The present invention relates generally to methods and apparatus for measuring current, and more particularly to current measurement techniques in switching voltage regulators.
Electronic devices are often configured to measure the current passing through a load, which may range in complexity from a single circuit element to a VLSI chip. For example, a fault protection system may measure and limit the amount of current passing through a circuit element to avoid burnout. As another example, a feedback system may measure the current passing through a circuit element, and use this current measurement to control the output of the device.
In conventional current sensors, a resistor having a known resistance R is placed in series with the circuit element to be monitored. The voltage drop V across the resistor is measured, and the current I passing through the circuit element may be calculated from Ohm's Law, V=IR. Unfortunately, special techniques are needed to fabricate resistors in semiconductor devices, thereby increasing the cost of the device or requiring the resistor to be located off the chip as an external component. In addition, the resistor dissipates power, thereby reducing the efficiency of the device.

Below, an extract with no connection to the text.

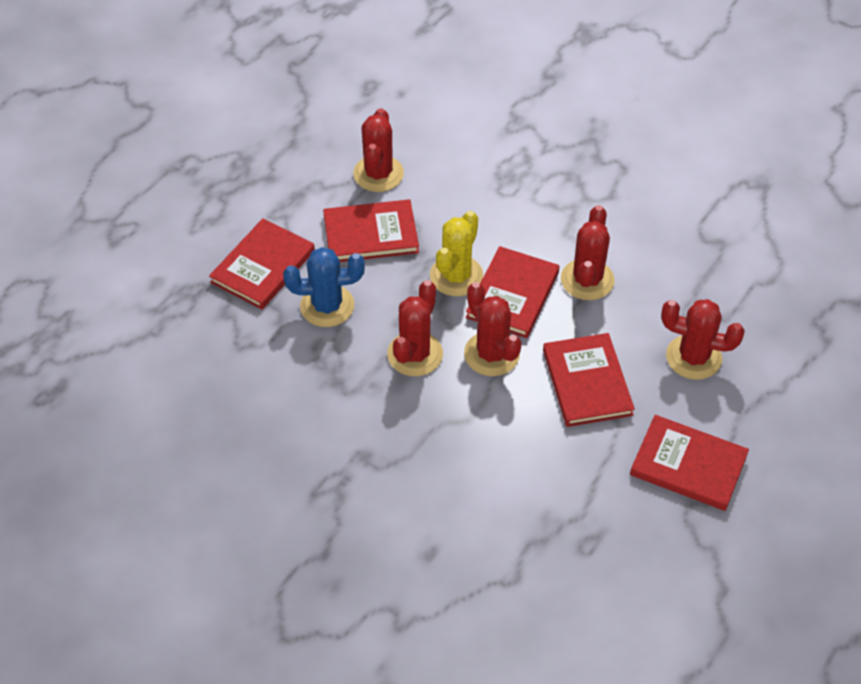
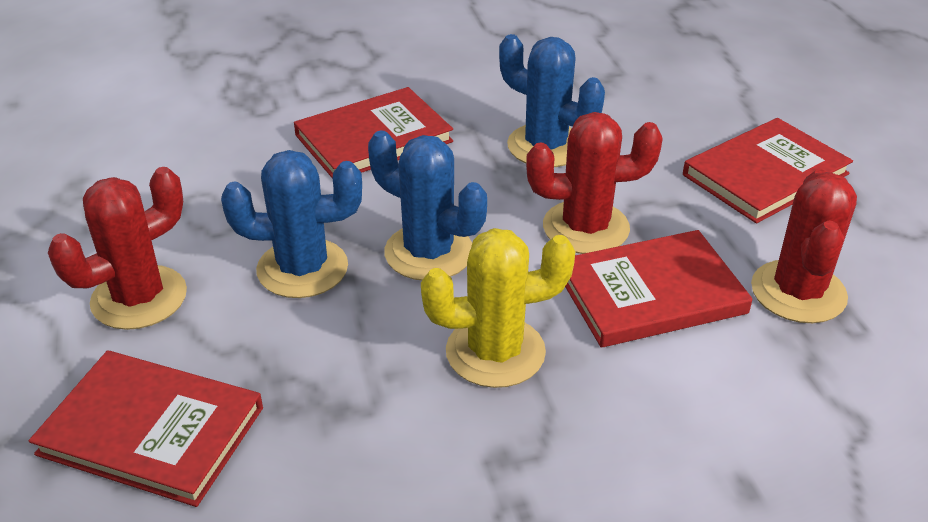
blue cactus: [283,247,365,327] = 1 -> [221,150,362,298] [368,130,487,281] [499,34,605,167] = 3
red book: [209,218,315,310] [323,199,419,262] [466,246,559,338] [543,333,635,427] [630,415,749,511] = 5 -> [29,350,263,507] [294,87,453,179] [565,230,753,348] [683,118,853,223] = 4
red cactus: [353,108,404,192] [387,280,443,376] [464,282,522,376] [561,205,614,300] [661,299,745,380] = 5 -> [48,167,187,330] [526,112,663,254] [751,169,857,323] = 3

One particular device which may require a current sensor is a switching voltage regulator (or simply "switching regulator"), such as a DC to DC converter. The switching regulator includes a switch, such as a transistor, for alternately coupling and decoupling an unregulated input DC voltage source, such as a battery, to a load, such as an integrated circuit. An output filter, typically including an inductor and a capacitor, is coupled between the input voltage source and the load to filter the output of the switch and thus provide the output DC voltage. A feedback system measures the current passing through the load, and generates a control signal which controls the duty cycle of the switch in order to maintain the output voltage at a substantially uniform level.